Russia’s president told a press conference in China on Wednesday that the leaders had talked about longevity in a conversation first inadvertently broadcast on a television audio feed.

“Modern means and methods of improving health, even various surgical [operations] involving organ replacement, allow humanity to hope that . . . life expectancy will increase significantly,” Putin said during a televised press briefing.

His comments came after small talk between Putin and Xi was caught by a mic and broadcast as they headed to the military parade in Beijing.

On the recording the voice of a Chinese-Russian interpreter is heard translating Xi as saying: “In the past, people rarely reached the age of 70; today, they say that at 70 you are still a child.”
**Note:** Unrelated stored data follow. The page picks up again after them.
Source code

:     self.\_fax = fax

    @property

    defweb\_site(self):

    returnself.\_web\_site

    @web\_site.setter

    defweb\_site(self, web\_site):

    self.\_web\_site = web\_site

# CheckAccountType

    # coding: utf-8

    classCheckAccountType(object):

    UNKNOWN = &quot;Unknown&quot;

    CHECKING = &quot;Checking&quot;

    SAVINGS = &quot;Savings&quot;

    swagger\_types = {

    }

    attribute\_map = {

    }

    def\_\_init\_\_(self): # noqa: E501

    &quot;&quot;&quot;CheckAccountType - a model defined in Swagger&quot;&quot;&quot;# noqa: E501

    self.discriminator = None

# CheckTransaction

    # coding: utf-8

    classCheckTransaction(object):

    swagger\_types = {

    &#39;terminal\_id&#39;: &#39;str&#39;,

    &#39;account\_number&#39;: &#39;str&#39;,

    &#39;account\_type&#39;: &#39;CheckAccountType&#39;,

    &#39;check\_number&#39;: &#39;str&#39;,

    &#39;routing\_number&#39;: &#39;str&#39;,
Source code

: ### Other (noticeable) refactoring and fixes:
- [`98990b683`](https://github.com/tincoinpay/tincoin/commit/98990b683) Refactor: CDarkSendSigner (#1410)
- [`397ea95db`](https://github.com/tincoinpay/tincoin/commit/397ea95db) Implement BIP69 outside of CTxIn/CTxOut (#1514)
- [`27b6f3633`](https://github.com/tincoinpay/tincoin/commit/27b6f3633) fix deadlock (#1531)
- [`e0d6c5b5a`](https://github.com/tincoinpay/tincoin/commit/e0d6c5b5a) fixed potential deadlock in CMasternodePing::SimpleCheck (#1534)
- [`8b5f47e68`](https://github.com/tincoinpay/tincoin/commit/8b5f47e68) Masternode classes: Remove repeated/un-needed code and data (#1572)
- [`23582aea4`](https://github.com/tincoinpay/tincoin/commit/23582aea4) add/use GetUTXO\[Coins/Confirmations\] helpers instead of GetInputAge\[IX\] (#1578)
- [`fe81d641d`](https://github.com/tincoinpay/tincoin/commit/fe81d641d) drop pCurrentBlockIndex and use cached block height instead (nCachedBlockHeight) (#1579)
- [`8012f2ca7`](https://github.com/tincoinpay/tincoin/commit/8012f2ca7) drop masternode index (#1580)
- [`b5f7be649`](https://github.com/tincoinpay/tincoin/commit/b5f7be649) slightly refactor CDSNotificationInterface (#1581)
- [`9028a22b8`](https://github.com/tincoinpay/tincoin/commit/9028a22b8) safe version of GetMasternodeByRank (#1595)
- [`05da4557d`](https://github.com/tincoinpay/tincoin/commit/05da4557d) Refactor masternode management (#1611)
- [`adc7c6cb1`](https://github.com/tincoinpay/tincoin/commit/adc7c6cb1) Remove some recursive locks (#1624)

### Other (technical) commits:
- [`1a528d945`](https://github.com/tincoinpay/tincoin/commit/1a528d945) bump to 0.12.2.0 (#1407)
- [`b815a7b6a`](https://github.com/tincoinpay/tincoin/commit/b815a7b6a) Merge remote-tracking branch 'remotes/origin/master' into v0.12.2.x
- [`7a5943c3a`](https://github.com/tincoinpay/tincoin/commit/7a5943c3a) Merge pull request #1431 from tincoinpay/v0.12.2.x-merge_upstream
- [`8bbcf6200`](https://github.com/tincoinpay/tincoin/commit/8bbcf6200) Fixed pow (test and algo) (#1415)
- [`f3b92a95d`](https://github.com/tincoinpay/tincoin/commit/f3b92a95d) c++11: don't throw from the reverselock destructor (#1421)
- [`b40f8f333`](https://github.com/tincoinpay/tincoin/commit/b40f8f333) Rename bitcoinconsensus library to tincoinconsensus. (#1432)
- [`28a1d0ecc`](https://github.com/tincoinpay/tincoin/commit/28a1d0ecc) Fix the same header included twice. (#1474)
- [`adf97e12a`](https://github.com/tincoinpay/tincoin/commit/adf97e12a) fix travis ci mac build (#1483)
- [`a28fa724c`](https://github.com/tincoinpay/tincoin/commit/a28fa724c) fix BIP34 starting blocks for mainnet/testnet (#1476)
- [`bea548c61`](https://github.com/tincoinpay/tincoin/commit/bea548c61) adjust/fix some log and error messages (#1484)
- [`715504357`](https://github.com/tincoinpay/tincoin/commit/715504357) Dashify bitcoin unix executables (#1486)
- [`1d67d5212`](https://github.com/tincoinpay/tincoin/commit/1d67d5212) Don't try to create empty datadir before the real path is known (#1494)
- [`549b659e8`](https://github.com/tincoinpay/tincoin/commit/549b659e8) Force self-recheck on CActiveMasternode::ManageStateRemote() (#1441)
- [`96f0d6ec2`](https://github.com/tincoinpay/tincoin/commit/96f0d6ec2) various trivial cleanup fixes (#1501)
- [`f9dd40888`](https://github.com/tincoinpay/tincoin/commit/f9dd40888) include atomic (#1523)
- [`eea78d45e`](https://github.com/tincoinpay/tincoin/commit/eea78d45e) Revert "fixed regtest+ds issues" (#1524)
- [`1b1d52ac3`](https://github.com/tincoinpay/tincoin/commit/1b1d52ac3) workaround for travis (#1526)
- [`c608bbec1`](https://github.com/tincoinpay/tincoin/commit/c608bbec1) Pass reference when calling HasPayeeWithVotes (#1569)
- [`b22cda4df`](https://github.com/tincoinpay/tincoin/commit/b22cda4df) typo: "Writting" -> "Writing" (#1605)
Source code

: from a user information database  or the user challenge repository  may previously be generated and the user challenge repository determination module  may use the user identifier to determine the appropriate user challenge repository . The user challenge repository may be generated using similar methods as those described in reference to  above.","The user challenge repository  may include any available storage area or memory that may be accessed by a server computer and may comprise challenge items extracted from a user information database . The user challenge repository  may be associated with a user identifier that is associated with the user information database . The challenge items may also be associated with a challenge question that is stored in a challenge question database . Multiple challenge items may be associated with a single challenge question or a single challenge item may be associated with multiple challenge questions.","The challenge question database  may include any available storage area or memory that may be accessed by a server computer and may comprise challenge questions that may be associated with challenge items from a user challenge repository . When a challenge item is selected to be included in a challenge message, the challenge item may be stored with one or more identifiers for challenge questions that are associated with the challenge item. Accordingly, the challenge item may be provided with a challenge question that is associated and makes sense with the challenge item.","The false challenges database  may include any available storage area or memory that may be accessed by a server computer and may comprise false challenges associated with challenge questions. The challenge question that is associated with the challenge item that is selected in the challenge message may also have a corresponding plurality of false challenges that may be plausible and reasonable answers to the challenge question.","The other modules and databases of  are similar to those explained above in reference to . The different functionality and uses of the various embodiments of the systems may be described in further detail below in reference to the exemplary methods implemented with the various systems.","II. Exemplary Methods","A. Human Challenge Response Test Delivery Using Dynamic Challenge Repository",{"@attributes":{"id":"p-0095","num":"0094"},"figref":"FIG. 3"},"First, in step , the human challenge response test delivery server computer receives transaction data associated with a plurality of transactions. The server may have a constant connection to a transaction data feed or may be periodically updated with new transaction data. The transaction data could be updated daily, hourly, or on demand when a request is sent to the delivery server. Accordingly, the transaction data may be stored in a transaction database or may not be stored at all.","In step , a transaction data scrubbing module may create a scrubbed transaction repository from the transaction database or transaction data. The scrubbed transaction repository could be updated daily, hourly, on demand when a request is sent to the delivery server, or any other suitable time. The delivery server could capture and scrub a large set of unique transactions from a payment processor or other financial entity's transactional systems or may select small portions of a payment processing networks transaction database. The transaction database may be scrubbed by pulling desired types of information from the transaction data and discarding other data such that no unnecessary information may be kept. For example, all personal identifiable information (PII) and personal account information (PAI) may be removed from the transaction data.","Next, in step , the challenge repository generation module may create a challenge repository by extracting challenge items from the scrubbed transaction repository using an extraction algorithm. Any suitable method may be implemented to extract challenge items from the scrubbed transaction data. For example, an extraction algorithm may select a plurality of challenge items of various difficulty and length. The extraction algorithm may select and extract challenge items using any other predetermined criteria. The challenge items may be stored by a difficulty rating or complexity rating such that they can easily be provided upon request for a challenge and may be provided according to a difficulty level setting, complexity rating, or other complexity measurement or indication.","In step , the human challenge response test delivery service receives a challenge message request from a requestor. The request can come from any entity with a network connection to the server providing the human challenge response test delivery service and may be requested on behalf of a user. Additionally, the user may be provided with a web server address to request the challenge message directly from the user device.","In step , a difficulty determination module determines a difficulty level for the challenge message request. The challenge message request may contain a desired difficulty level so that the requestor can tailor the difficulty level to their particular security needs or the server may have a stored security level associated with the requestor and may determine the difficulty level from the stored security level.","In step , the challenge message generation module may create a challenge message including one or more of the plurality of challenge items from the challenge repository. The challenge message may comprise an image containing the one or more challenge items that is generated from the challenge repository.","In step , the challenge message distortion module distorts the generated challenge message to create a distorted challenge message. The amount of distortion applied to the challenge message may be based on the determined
A translator for Putin then says in Chinese that advances in biotechnology means that human organs could be continuously transplanted so that a person could “become younger” and “could even become immortal”.

Xi then replies that there are predictions that “in the current century, humans might live to 150”.

The accidental audio accompanied footage from state broadcaster CCTV showing Xi and Putin walking at the head of a group of leaders that included North Korean dictator Kim Jong Un, 41; Belarusian President Alexander Lukashenko, 71, and Kazakhstan’s leader, Kassym-Jomart Tokayev, 72.

Putin, whose fifth presidential term runs to 2030, could remain in office for a further six years under the constitutional changes he engineered.

Russian and international media have repeatedly reported on his obsession with longevity: he is said to rely on a personal team of doctors, to have access to a hospital designed primarily for him, and to favour alternative medicine.

One of Putin’s daughters, endocrinologist Maria Vorontsova, has been closely involved in a state genetics programme launched several years ago and overseen by Mikhail Kovalchuk, a longtime Putin ally.

Putin on Wednesday said changes in life expectancy would have profound implications around the world. “By 2050 there will be more people aged over 65 worldwide than five- and six-year-olds,” he said. “That will have social, political and economic consequences.”